The U.S. administration has evidence that leads it to believe Russia hit a hospital in Syria with an airstrike, said State Department spokesman John Kirby in a press briefing Thursday.

"We have evidence that leads us to believe that that happened," Kirby said.

Kirby said the U.S. used various operational reporting to come to that conclusion. Russia has denied that it hit the hospital.

Russia has been accused several times in recent weeks of hitting hospitals in Syria. Last week the Syrian American Medical Society said Russian airstrikes killed least 12 people in a hospital in the northwest province of Idlib. At least 595 people have been killed by Russian airstrikes in Syria so far, the Syrian Observatory for Human Rights, a monitoring group, said Thursday.

The monitoring group said it has been tracking the deaths caused by the Russian air campaign in Syria. So far, it has documented the deaths of 185 civilians, 131 fighters of the Islamic State extremist group and 279 members of opposition groups.

The State Department's comments come just one day before U.S. Secretary of State John Kerry is slated to meet with his Iranian and Russian counterparts in Vienna about a political solution in Syria. It marks the first time Iran has been invited to participate in diplomatic talks on Syria. Both Iran and Russia are involved militarily in Syria.

Rebels inside Syria that are armed by the U.S. have spoken out against Russian airstrikes, claiming in a series of interviews with International Business Times that Russia was deliberately targeting them, especially in the countryside of Aleppo.

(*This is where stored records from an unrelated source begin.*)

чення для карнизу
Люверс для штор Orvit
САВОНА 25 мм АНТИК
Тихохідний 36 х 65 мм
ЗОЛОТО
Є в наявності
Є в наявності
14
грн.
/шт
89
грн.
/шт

For the duration of Syria's four-and-a-half-year civil war, the U.S. has maintained the position that there is no future for Syria as long as Assad remains president, previously denouncing Iran and Russia for supporting Hezbollah fighters in Syria that are propping up Assad. Even after striking a historic diplomatic nuclear deal with Iran, the U.S. remained skeptical of engaging Iranian officials on the topic of a political transition in Syria.

But after the Russian military intervention in Syria last month, the rhetoric within parts of the U.S. administration changed. Officials in the State Department and the White House no longer denounced Assad as a dictator or tyrant. Instead, both Secretary of State Kerry and President Obama said the U.S. is willing to work with Assad’s allies, including Iran and Russia, to find a way to end the conflict.

Several other countries such as Egypt and Saudi Arabia will also participate in Friday's talks in Vienna. Kirby said Thursday that more than a dozen countries will participate in the talks.